Given a registered a distributed compute context, the following functions can perform distributed computations:

  • rxSummary
  • rxLinMod
  • rxLogit
  • rxGlm
  • rxCovCor (and its convenience functions, rxCov, rxCor, and rxSSCP)
  • rxCube and rxCrossTabs
  • rxKmeans
  • rxDTree
  • rxDForest
  • rxBTrees
  • rxNaiveBayes
  • rxExec

Except for rxExec, we refer to these functions as the RevoScaleR high-performance analytics, or HPA functions.

The exception, rxExec, is used to execute an arbitrary function on specified nodes (or cores) of your compute context. It can be used for traditional high-performance computing functions. The rxExec function offers great flexibility in how arguments are passed, so that you can specify that all nodes receive the same arguments, or provide different arguments to each node.
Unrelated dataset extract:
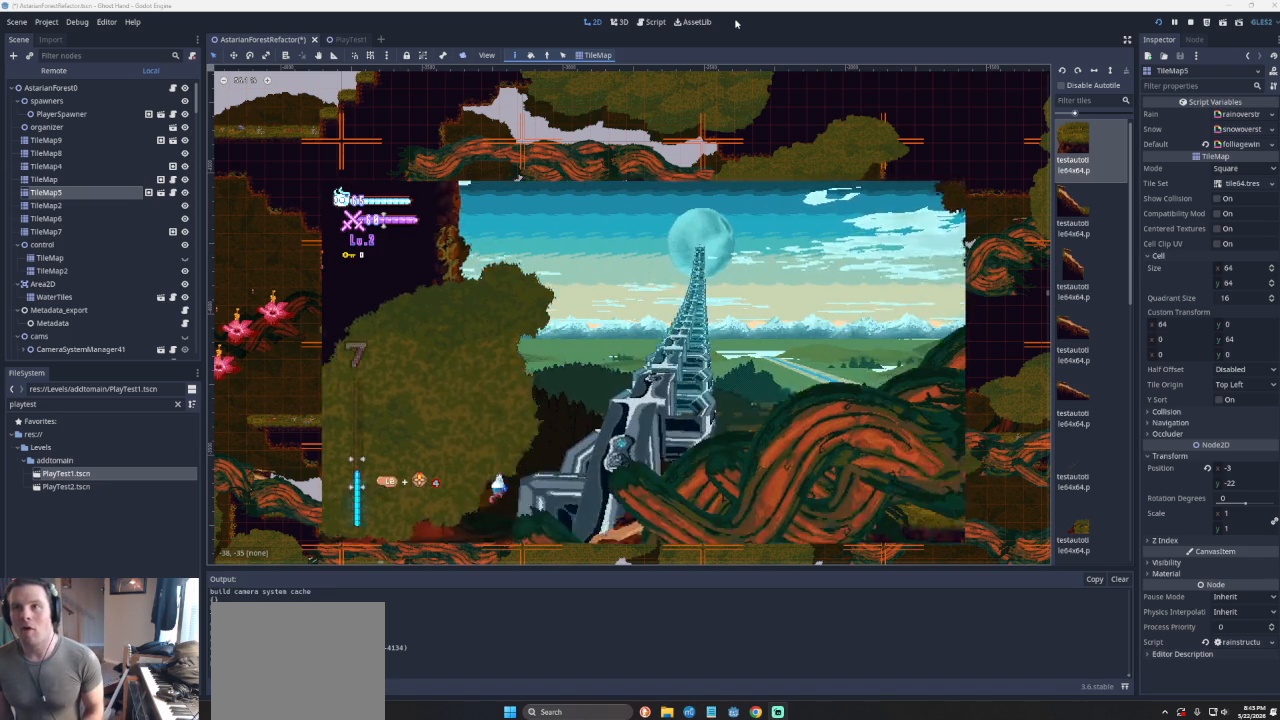
{"buttons": [], "left_stick": "right", "events": [[267, "CROSS", "up"]]}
rxPredict on a cluster is only redistributed if the data file is split.

Obtain node information

You can use informational functions, such as rxGetInfo and rxGetVarInfo, to confirm data availability. Before beginning data analysis, you can use rxGetInfo to confirm the data set is available on the compute resources.

You can request basic information about a data set from each node using the rxGetInfo function. Assuming a data source named "airData", you can call rxGetInfo as follows:

rxGetInfo(data=airData)

Note

To load a dataset, use AirOntime2012.xdf from the data set download site and make sure it is in your dataPath. You can then run airData <- RxXdfData("AirOnTime2012.xdf") to load the data on a cluster.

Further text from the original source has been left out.